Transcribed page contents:
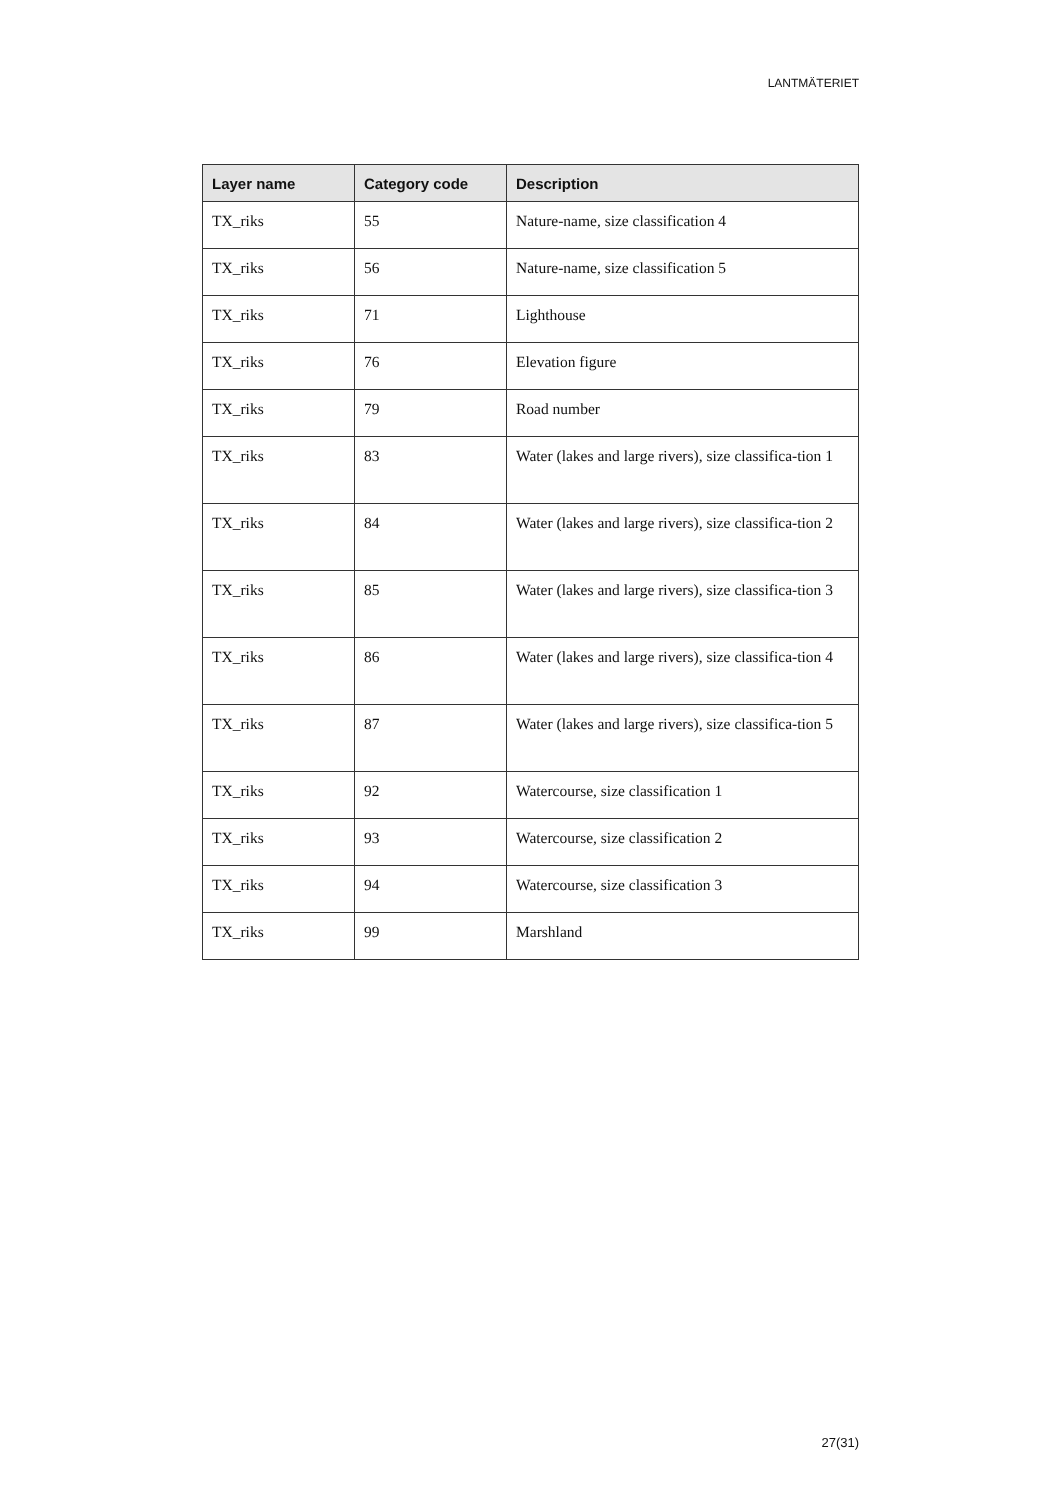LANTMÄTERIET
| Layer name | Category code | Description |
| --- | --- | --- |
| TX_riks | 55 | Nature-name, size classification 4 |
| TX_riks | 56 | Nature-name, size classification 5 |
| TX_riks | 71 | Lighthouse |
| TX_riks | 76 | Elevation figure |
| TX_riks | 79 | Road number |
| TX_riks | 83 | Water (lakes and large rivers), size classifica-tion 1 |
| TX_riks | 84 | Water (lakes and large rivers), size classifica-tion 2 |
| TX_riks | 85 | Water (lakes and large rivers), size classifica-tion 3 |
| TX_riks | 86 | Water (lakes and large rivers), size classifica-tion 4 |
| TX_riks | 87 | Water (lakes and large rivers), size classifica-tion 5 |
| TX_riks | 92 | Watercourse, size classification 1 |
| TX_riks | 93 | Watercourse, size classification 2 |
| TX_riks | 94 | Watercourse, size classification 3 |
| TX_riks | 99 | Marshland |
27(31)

▶ **AIM OF THE TASK**
This task calls for an exact reproduction of the lines that start at the one containing "classifica-tion 2 |" and continue to the end of the entries above.

▶ **TASK RESULT**
| TX_riks | 84 | Water (lakes and large rivers), size classifica-tion 2 |
| TX_riks | 85 | Water (lakes and large rivers), size classifica-tion 3 |
| TX_riks | 86 | Water (lakes and large rivers), size classifica-tion 4 |
| TX_riks | 87 | Water (lakes and large rivers), size classifica-tion 5 |
| TX_riks | 92 | Watercourse, size classification 1 |
| TX_riks | 93 | Watercourse, size classification 2 |
| TX_riks | 94 | Watercourse, size classification 3 |
| TX_riks | 99 | Marshland |
27(31)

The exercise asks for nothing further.